As the President has now made his long awaited admission that there have been secret CIA prisons around the world in which individuals have been held in prolonged, secret incommunicado detention in clear violation of international law (see American Society of International Law Centennial Resolution at http://www.asil.org/events/am06/resolutions.html), one has a sense of relief that the coverup is lifting and the truth at least in part has finally started to come out. In due course I am certain we will learn that the “tough” interrogation techniques admittedly used in these secret detention facilities violated Common Article 3 of the Geneva Conventions. Thus, if one was somehow still in denial, one must come to terms with the dawning realization through these admissions that violations of international humanitarian law and war crimes have been committed by the United States that were authorized by the highest levels of civilian authority of the United States.

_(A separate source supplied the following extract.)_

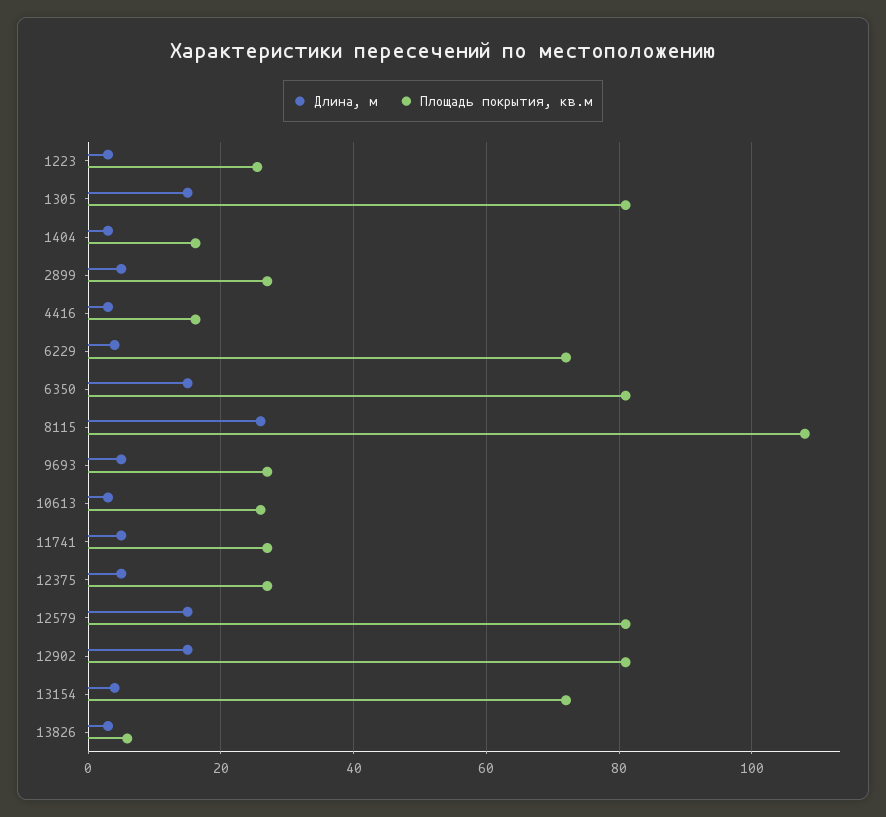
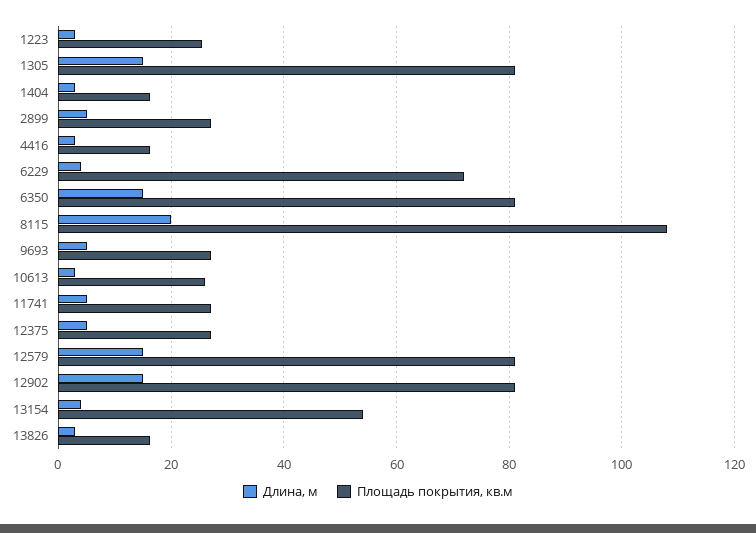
Длина, м, 8115: 26 -> 20
Площадь покрытия, кв.м, 13154: 72 -> 54
Площадь покрытия, кв.м, 13826: 6 -> 16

It is important that we do not think of this failure of our leadership to respect the most elemental aspects of international law as a failure of the Executive. In time, I hope that the ranking members of the Senate and House committees (Armed Services and Intelligence Committees and possibly others) and others (dare I say the Chief Justice of the Supreme Court and/or FISA Court?) who were briefed in some manner about these practices will also come forward and tell the American people and the world (1) what did they know? (2) when did they know it? This failure is a failure of the United States and falls on each of our shoulders as a collective shame.



I hope there will come a day when on the floor of the Senate, the Senators will reveal what they knew and on the floor of the House the House members will reveal what they knew and apologize. I hope there will be a day when the United States will make an apology to the world for its weakening of the rule of law through these types of actions.

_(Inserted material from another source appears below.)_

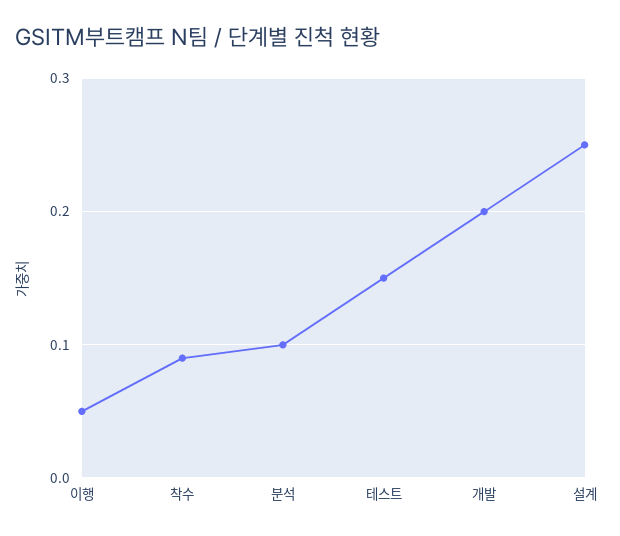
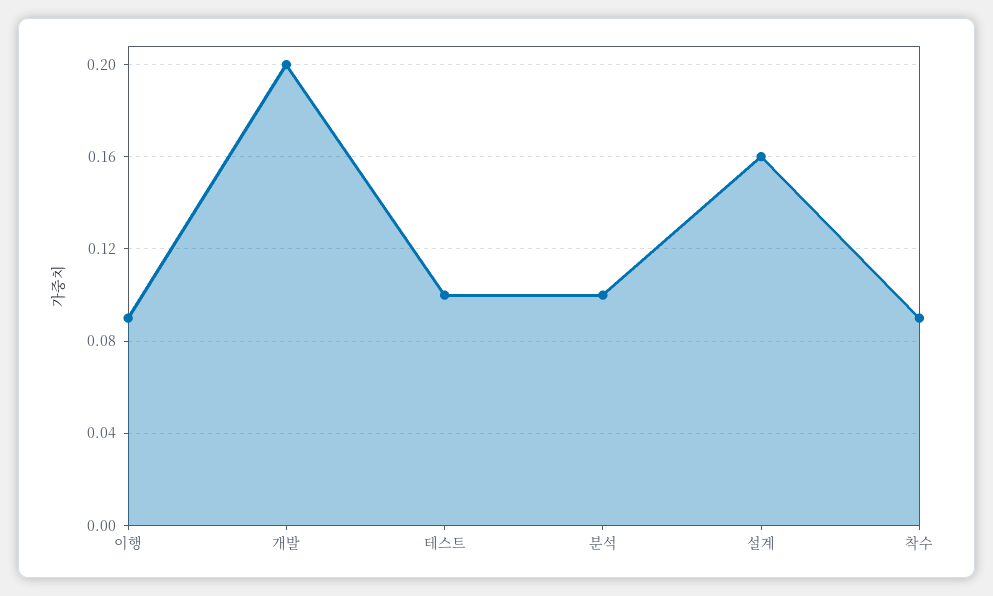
이행: 0.05 -> 0.09
테스트: 0.15 -> 0.1
설계: 0.25 -> 0.16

We can recognize the good intentions behind these illegal orders – to protect the American people. But the departure from civilized standards that they demonstrate in the face of substantial credible internal opposition suggests a terrible failure of character that has besmirched American honor. We ask them also to keep our honor clean and faithfully execute our laws.



How do we get back to being our selves? Might I suggest that Congress start by rejecting the Bush Administration’s Military Commission legislation which is a thinly veiled effort to amnesty actions that were done in the 2001-2006 period. Second, Congress should take its lead from the Military JAG Officers testimony this summer in fashioning a set of military commissions that start from the Uniform Code of Military Justice. We should not go off half-cocked but rather draw on the history and experience under that Code to fashion an adequate procedure that meets the strictures of our statutory and international law obligations as Hamdan has reminded all again. Third, Congress should simply refrain from any measures which would have the effect of amnestying or reducing the criminal and/or civil liability of those who authorized or engaged over the past years in the departures from civilized standards that are coming to light. The full extent of those departures (extraordinary renditions, torture and cruel inhuman and degrading treatment etc) from civilized standards are still far too unknown and merit serious examination and, as warranted, prosecution. The operative rule should be that the only salvation for those seeking to escape criminal and/or civil liability for their actions should be the Presidential pardon – not Congressional cravenness.